Start of Task data

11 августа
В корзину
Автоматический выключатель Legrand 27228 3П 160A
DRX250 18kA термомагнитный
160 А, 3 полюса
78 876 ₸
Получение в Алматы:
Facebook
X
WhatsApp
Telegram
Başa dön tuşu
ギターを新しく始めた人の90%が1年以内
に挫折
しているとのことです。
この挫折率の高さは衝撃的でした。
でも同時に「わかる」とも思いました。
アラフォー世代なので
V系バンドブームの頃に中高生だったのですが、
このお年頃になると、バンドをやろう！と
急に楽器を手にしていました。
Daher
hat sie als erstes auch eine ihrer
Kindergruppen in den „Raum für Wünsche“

End of Task data
Start of Task data

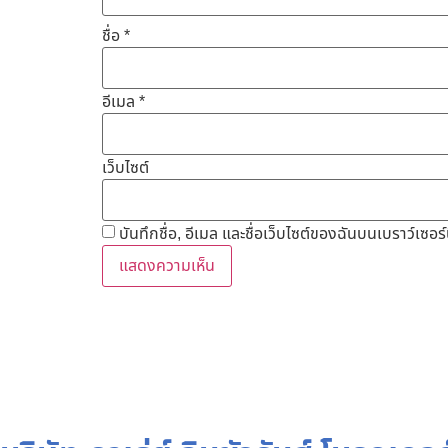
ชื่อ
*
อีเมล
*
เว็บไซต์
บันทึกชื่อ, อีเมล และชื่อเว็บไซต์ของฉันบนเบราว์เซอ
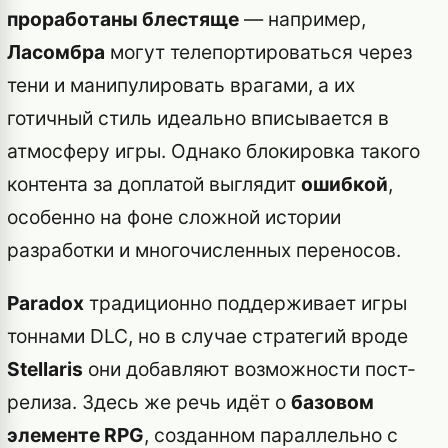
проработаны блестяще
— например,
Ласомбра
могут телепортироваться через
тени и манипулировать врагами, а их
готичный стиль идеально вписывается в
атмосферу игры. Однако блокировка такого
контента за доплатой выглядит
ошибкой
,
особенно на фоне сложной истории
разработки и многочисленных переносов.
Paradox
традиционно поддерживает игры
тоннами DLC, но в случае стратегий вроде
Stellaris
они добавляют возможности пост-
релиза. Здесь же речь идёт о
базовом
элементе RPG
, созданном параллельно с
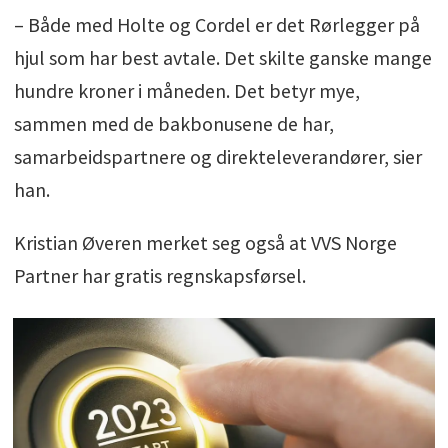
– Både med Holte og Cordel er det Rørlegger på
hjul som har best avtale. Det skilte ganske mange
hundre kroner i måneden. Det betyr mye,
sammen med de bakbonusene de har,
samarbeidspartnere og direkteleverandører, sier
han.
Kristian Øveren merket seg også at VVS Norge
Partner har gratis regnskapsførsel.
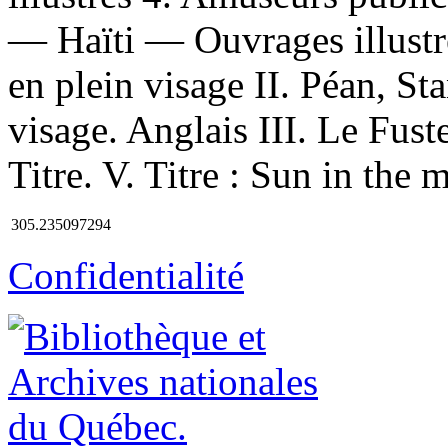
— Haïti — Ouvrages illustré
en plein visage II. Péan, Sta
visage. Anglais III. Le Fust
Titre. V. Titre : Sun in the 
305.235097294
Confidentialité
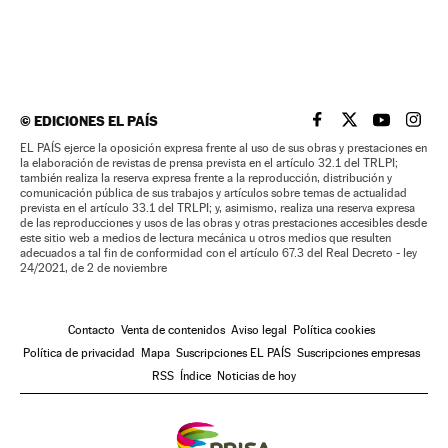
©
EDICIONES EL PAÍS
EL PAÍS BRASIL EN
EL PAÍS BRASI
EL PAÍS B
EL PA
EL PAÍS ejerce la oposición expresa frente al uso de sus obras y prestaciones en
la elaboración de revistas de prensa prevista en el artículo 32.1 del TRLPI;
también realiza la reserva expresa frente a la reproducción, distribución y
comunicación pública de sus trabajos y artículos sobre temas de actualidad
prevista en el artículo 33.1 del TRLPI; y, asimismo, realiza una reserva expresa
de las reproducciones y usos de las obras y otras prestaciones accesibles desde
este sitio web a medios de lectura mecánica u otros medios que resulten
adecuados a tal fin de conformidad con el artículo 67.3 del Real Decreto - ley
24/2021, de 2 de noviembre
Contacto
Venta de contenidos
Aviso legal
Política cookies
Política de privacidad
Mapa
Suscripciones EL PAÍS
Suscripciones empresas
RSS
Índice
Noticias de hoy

End of Task data
Start of Task data

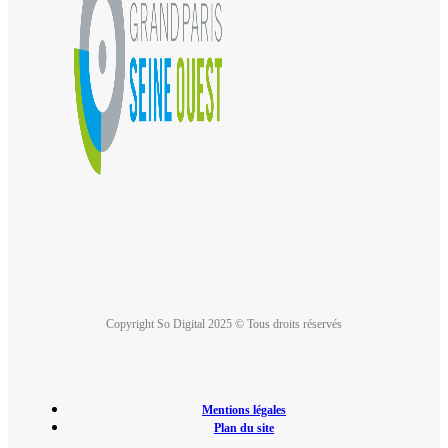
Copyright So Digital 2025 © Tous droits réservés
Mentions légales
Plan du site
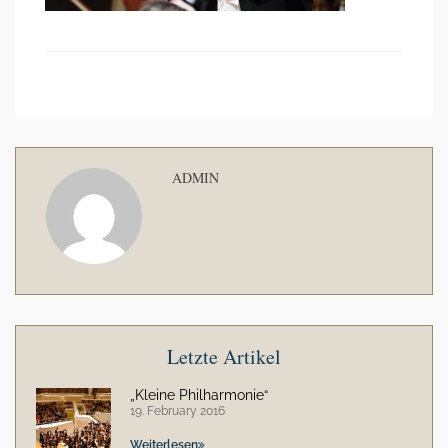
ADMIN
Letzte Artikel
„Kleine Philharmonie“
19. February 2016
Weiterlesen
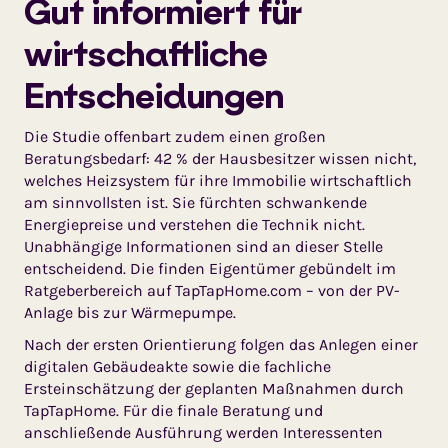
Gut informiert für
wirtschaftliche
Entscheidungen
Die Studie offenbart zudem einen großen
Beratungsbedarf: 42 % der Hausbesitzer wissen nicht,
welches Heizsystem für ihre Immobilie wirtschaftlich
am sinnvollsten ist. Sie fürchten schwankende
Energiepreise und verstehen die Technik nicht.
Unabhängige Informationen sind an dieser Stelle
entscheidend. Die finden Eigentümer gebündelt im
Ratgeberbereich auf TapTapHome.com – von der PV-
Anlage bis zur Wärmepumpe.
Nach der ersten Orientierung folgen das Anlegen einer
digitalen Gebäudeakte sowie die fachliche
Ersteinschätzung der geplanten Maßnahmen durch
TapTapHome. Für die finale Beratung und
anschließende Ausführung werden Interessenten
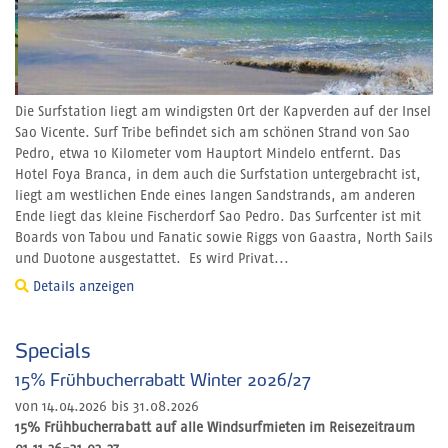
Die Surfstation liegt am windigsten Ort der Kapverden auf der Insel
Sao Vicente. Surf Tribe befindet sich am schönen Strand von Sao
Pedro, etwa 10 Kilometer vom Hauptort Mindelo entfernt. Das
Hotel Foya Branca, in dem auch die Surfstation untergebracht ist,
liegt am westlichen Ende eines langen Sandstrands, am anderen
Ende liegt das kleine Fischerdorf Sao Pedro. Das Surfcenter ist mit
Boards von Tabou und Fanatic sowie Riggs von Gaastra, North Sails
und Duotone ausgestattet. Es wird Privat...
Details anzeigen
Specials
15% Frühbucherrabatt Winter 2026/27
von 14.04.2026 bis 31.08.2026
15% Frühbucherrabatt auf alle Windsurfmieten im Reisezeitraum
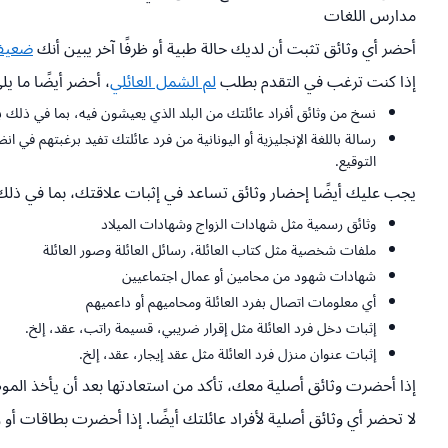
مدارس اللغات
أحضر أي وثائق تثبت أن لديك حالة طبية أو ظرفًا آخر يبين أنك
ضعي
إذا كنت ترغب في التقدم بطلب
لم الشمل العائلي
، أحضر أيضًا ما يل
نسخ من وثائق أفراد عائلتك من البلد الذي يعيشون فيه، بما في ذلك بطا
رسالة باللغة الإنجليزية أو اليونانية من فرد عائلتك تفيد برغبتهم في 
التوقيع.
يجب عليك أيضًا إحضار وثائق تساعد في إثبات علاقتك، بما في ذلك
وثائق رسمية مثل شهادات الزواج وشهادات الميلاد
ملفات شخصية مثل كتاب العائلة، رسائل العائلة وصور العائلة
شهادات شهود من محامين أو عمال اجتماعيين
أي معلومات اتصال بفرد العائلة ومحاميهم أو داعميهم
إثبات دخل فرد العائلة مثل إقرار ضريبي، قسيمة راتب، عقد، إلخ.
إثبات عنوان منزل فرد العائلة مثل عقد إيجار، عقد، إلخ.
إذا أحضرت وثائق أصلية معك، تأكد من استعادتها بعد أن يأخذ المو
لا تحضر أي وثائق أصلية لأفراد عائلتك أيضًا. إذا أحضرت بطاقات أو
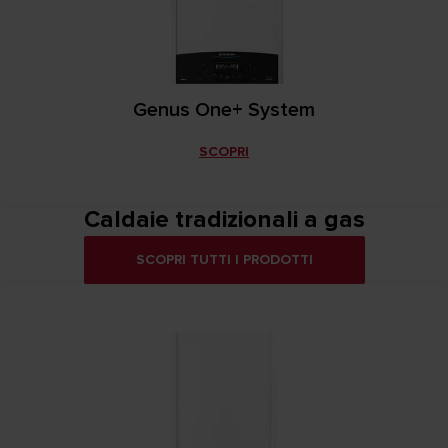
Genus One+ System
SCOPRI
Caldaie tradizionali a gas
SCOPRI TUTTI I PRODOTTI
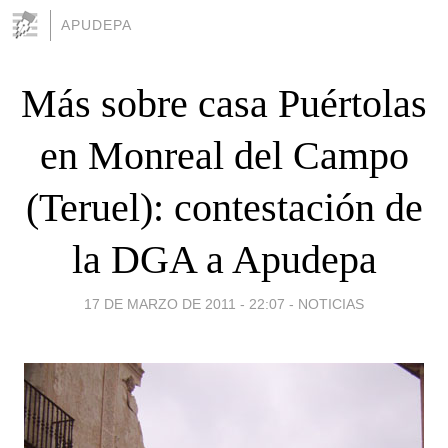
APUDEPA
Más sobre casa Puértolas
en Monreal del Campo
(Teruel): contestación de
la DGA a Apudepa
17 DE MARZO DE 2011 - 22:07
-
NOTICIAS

End of Task data

The line above containing "la elaboración de", the line containing "Noticias de hoy", and every line between them are to be transcribed exactly; no other line is wanted.

| Expected answer |
la elaboración de revistas de prensa prevista en el artículo 32.1 del TRLPI;
también realiza la reserva expresa frente a la reproducción, distribución y
comunicación pública de sus trabajos y artículos sobre temas de actualidad
prevista en el artículo 33.1 del TRLPI; y, asimismo, realiza una reserva expresa
de las reproducciones y usos de las obras y otras prestaciones accesibles desde
este sitio web a medios de lectura mecánica u otros medios que resulten
adecuados a tal fin de conformidad con el artículo 67.3 del Real Decreto - ley
24/2021, de 2 de noviembre
Contacto
Venta de contenidos
Aviso legal
Política cookies
Política de privacidad
Mapa
Suscripciones EL PAÍS
Suscripciones empresas
RSS
Índice
Noticias de hoy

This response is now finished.